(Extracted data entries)
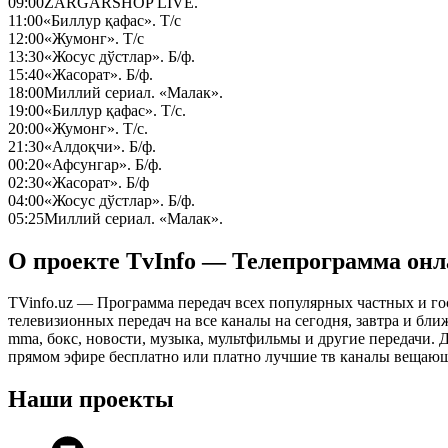
09:00
ZARGARSHOP LIVE.
11:00
«Биллур қафас». Т/с
12:00
«Жумонг». Т/с
13:30
«Жосус дўстлар». Б/ф.
15:40
«Жасорат». Б/ф.
18:00
Миллий сериал. «Малак».
19:00
«Биллур қафас». Т/с.
20:00
«Жумонг». Т/с.
21:30
«Алдоқчи». Б/ф.
00:20
«Афсунгар». Б/ф.
02:30
«Жасорат». Б/ф
04:00
«Жосус дўстлар». Б/ф.
05:25
Миллий сериал. «Малак».
О проекте TvInfo — Телепрограмма он
TVinfo.uz — Программа передач всех популярных частных и го
телевизионных передач на все каналы на сегодня, завтра и бл
mma, бокс, новости, музыка, мультфильмы и другие передачи. Дл
прямом эфире бесплатно или платно лучшие тв каналы вещающ
Наши проекты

• _What the task requires_: Please write out all the data word for word, but keep every picture out.

• _Problem solution_:
09:00
ZARGARSHOP LIVE.
11:00
«Биллур қафас». Т/с
12:00
«Жумонг». Т/с
13:30
«Жосус дўстлар». Б/ф.
15:40
«Жасорат». Б/ф.
18:00
Миллий сериал. «Малак».
19:00
«Биллур қафас». Т/с.
20:00
«Жумонг». Т/с.
21:30
«Алдоқчи». Б/ф.
00:20
«Афсунгар». Б/ф.
02:30
«Жасорат». Б/ф
04:00
«Жосус дўстлар». Б/ф.
05:25
Миллий сериал. «Малак».
О проекте TvInfo — Телепрограмма он
TVinfo.uz — Программа передач всех популярных частных и го
телевизионных передач на все каналы на сегодня, завтра и бл
mma, бокс, новости, музыка, мультфильмы и другие передачи. Дл
прямом эфире бесплатно или платно лучшие тв каналы вещающ
Наши проекты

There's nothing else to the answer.